**Exercise requirements:**
[A] In the tax reform transcript, what average home price does Neal give for Silicon Valley?
[B] Please reproduce, word for word, the stretch of the tax reform transcript from "Jake:  [Laughs]" through "was hoping about.".
[C] Write the next part of the tax reform transcript, picking up after its final sentence.

**Selected excerpt:**
------

Those kinds of impacts are going to affect markets that are low cap rates. What are the lowest cap rate markets in the U.S.? Boston, New York. These are markets that are going to get affected because, I mean, if I was a political man, and I don’t look into politics much, I would say that this is a brilliant move on part of the Republicans to move people from an expensive blue state into inexpensive red states.

I think that there are a few people that have made that argument, that that was the point of tax reform and especially the part of tax reform which took away salt, the subsidy that blue states have enjoyed for a long time.

In my mind, the blue states were basically getting away Scott free for years, riding off millions and millions of dollars of their income using the home subsidy. Now all of a sudden, they have to live in the real world.

Gino:  Well, Neal, I moved over a year ago to Florida for that reason. Before tax reform, because I saw the property taxes that I was paying—even though my mom tells me, “Yeah, you can write them off,” I’m still paying them and it’s still, as my partner of there likes to say, it’s theft and it just wasn’t fair for what we’re paying for the public school system up in New York.

So, I have the option, I have the lifestyle where I can move to Florida, which is a no-tax state. There’s no state income tax, the cost of living is cheaper down here. The quality of life is better down there. So, I am a product of what you’re talking about, but I saw it before it happened, and I was planning for about a year and a half before this even occurred, so I’m glad you mention that, because I think a lot of guys are moving there. And, you know, maybe they’ll become wiser. Maybe they’ll be able to cut and maybe become a little more efficient with their spending. I’m hoping. I’m hoping that they do it, you know?

Jake:  [Laughs]

Gino:  Why you laughing, bro?

Jake:  Because you were drinking margaritas and now I thinking you’re smoking the peace pipe, so…[laughs].

Neal:  Yeah, I don’t think moving to Florida makes people more frugal or better with their financials, but there is no doubt that their quality of life increases.

Gino:  No, I’m saying the blue states. Hopefully they become more wise and more efficient with people leaving and getting us—now they’re living in the real world, so hold on a second, I’ve got these people fleeing, let me at least become a little more efficient with the money that I’m spending. That’s all I was hoping about.

Neal:  Well, I think that—and maybe this phrase is the wrong phrase—but I think that over the next three years, blue flight is going to become a phrase. You are going to see massive numbers of people leaving these horribly-overpriced states like mine. I live in Silicon Valley. When that happens, I think that these states are going to have a massive wake-up call because the economy of expensive blue states like New York and California is totally built on ever, you know, continuous growth.

Some of that growth has slowed already because these are extremely high immigration states and our overall rate of immigration has slowed tremendously in the last 12 months, but even beyond immigration, there were a lot of people coming in for jobs but now because they cannot afford pricing at any price—in Silicon Valley, people making $349,000 a year are considered middle class by the government because they cannot afford to buy a house because the average home is $1.6 million. When you see that kind of impact happening, there’s going to be a U-turn and technology is going to aid that.

------

**Material shown:**
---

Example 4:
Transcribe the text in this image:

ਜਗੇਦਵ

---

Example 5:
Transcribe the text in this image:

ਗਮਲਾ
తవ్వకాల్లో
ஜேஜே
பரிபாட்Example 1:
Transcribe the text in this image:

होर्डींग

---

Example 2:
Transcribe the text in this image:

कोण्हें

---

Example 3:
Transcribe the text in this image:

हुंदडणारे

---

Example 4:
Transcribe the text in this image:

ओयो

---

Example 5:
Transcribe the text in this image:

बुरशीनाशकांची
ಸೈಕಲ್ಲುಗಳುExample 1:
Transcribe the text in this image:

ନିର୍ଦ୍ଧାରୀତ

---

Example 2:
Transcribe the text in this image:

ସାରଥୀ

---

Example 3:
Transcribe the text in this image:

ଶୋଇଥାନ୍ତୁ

------

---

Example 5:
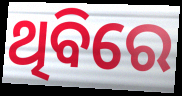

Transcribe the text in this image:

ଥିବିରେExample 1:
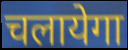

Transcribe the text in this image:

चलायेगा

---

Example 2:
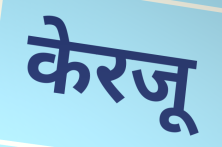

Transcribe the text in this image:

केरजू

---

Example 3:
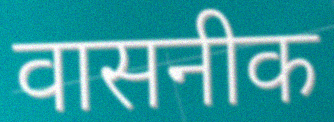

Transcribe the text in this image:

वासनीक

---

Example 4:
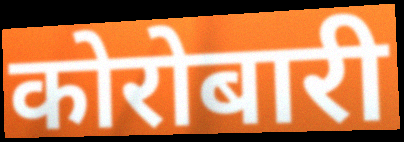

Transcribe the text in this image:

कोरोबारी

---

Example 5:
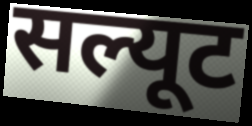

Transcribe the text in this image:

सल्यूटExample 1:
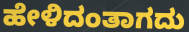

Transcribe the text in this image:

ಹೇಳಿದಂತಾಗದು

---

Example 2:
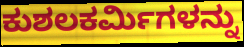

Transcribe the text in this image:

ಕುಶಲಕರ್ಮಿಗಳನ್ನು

------

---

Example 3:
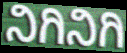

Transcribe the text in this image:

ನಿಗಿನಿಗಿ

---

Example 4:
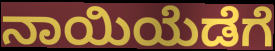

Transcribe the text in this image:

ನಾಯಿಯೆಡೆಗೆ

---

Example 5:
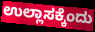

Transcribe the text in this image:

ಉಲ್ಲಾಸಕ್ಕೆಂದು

------

**Responses in order:**
[A] $1.6 million.

[B]
Jake:  [Laughs]

Gino:  Why you laughing, bro?

Jake:  Because you were drinking margaritas and now I thinking you’re smoking the peace pipe, so…[laughs].

Neal:  Yeah, I don’t think moving to Florida makes people more frugal or better with their financials, but there is no doubt that their quality of life increases.

Gino:  No, I’m saying the blue states. Hopefully they become more wise and more efficient with people leaving and getting us—now they’re living in the real world, so hold on a second, I’ve got these people fleeing, let me at least become a little more efficient with the money that I’m spending. That’s all I was hoping about.

[C]
When I have tools like Zoom and Slack, I don’t want to hire employees in Silicon Valley and by the way, I’m not hiring employees in Silicon Valley. I’m looking for people that are in ecosystems such as yours, Jake and Gino, that want to come and talk with me and say, “We know you’re buying lots of multifamily, how can we work with you? We’ve gotten all the education, we want to work with you.” Those are the people that I’m interested in. That amplified 100,000 times over is going to hit the blue states.

Jake:  You just touched on a blue wave of deserters or whatever term you used.

Neal:  Blue flight.

Jake:  Blue flight, there you go. I think that—and you guys may think I’m crazy—but I would not be surprised if this takes hold, that you see policies put in place for economic deserters from some of these states that will penalize them on reentry if they leave or whatever the case may be, so be on the lookout, you heard it here first. Watch out for the economic deserters and the penalties because they will not get right up here between the ears, they will try to penalize and punish versus change the negative policies that they have. They won’t understand it and they will try to penalize versus self-correct.

Gino:  Jake, I got a better one for you. New York is implementing free college, so they’re going to enslave people by giving free stuff, watering down the educational system, having you get college for free—

Jake:  And you can’t leave for X-amount of years. Yes, this is the type of stuff they’re going to put the handcuffs on, yes.

Gino:  You have to stay. So, just be aware, nothing is free in life because someone who is making more than 100 grand is going to be paying. Someone making less than 100 grand is going to get free college. Soon these schools are going to get inundated, the education is going to be more expensive for everyone that has to pay, and then afterwards, it’s a stipulation that you have to stay there for at least four years.

So, just be aware of your awesome and I think that’s awesome.

Jake:  The golden handcuffs.

Neal:  I think you’re going to see more and more of those. I completely agree that these states will take drastic measures, draconian measures, which may even be challenged in court, to just keep people inside, yeah.

Gino:  Wow. We’ve been talking macro and I think this is wonderful for the listeners because they’ve got to get an overview, they’ve got to get bought into why multifamily, but what do you look for in a deal? What are your metrics in a deal? Do you look for any type of cap rates? Cash on cash returns?

Neal:  Well, the short answer is, I’m beholden to my investors and even though I’ve provided a lot of education to my investor base on the fact that cap rates are compressing, and interest rates are rising, I find that it’s hard to raise money for a deal that doesn’t have 8 cash average. It doesn’t need to have 8 cash in year 1 but it definitely needs to have 8 cash average, so that’s really the primary focus. I found it difficult to raise money if it’s not giving 18% overall return. Not IR, just simple annual return, so if it’s 5 years, then a 90% return. 90 divided by 5 is 18.

So, those numbers basically are where I start and I’m finding it very difficult to buy properties. I’m finding it extremely difficult simply because these numbers, this mathematics, when you apply it to a vast percentage of properties, you’re only really left with properties that are not in good markets or in non-growing markets to make those numbers work, so it’s challenging.

To me, I think this is the golden age of money. Equity has never been easier to raise, but it’s also very, very challenging for property. If there’s students listening, spend more time on property acquisition. Build more processes around finding more—building more relationships with brokers. If you’re focused in one or two metros, think about moving out of those areas and looking at others.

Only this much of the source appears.